*** Data provided Section Begins ***
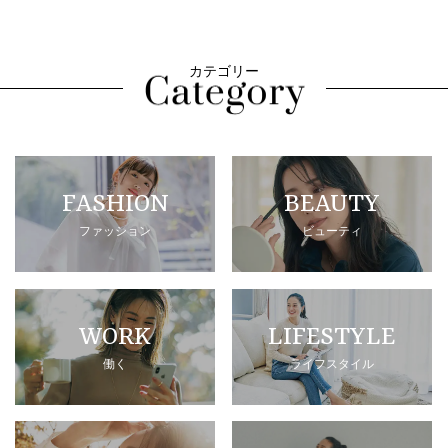
カテゴリー
FASHION
BEAUTY
ファッション
ビューティ
WORK
LIFESTYLE
働く
ライフスタイル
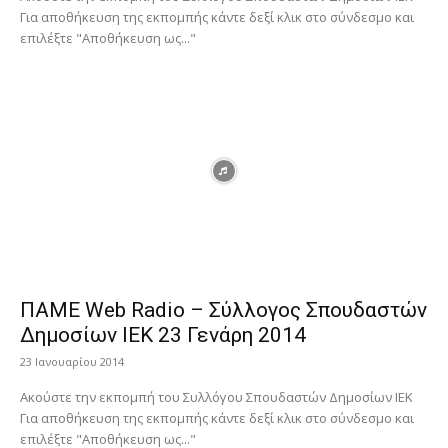
Για αποθήκευση της εκπομπής κάντε δεξί κλικ στο σύνδεσμο και
επιλέξτε "Αποθήκευση ως..."
ΠΑΜΕ Web Radio – Σύλλογος Σπουδαστών
Δημοσίων ΙΕΚ 23 Γενάρη 2014
23 Ιανουαρίου 2014
Ακούστε την εκπομπή του Συλλόγου Σπουδαστών Δημοσίων ΙΕΚ
Για αποθήκευση της εκπομπής κάντε δεξί κλικ στο σύνδεσμο και
επιλέξτε "Αποθήκευση ως..."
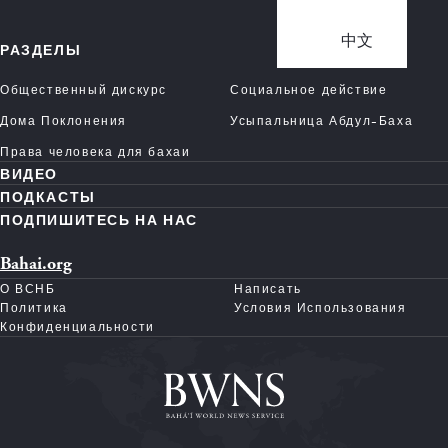
中文
РАЗДЕЛЫ
Общественный дискурс
Социальное действие
Дома Поклонения
Усыпальница Абдул-Баха
Права человека для бахаи
ВИДЕО
ПОДКАСТЫ
ПОДПИШИТЕСЬ НА НАС
Bahai.org
О ВСНБ
Написать
Политика
Условия Использования
Конфиденциальности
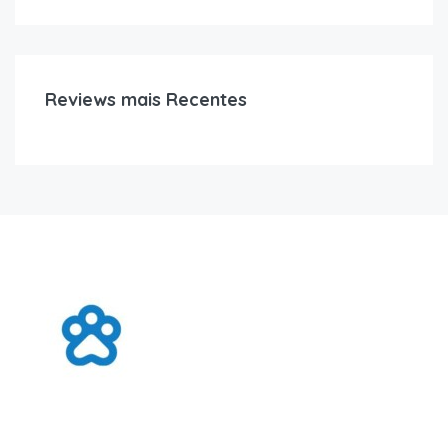
Reviews mais Recentes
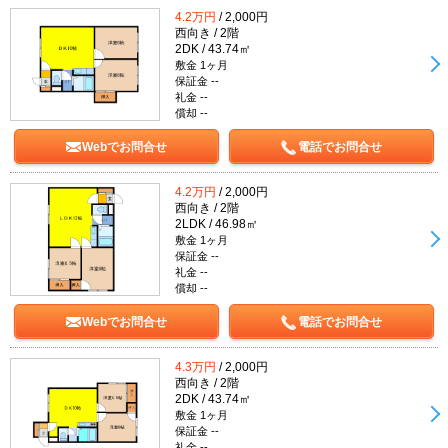
4.2万円
/ 2,000円
西向き / 2階
2DK / 43.74㎡
敷金 1ヶ月
保証金 --
礼金 --
償却 --
Webでお問合せ
電話でお問合せ
4.2万円
/ 2,000円
西向き / 2階
2LDK / 46.98㎡
敷金 1ヶ月
保証金 --
礼金 --
償却 --
Webでお問合せ
電話でお問合せ
4.3万円
/ 2,000円
西向き / 2階
2DK / 43.74㎡
敷金 1ヶ月
保証金 --
礼金 --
*** Data provided Section Ends ***
What is being asked:
Write out exactly the lines that run from the one containing "Социальное действие" to the last line of the entries above, both ends kept, pictures left out.

Response to this exercise:
Социальное действие
Дома Поклонения
Усыпальница Абдул-Баха
Права человека для бахаи
ВИДЕО
ПОДКАСТЫ
ПОДПИШИТЕСЬ НА НАС
Bahai.org
О ВСНБ
Написать
Политика
Условия Использования
Конфиденциальности
Reviews mais Recentes
4.2万円
/ 2,000円
西向き / 2階
2DK / 43.74㎡
敷金 1ヶ月
保証金 --
礼金 --
償却 --
Webでお問合せ
電話でお問合せ
4.2万円
/ 2,000円
西向き / 2階
2LDK / 46.98㎡
敷金 1ヶ月
保証金 --
礼金 --
償却 --
Webでお問合せ
電話でお問合せ
4.3万円
/ 2,000円
西向き / 2階
2DK / 43.74㎡
敷金 1ヶ月
保証金 --
礼金 --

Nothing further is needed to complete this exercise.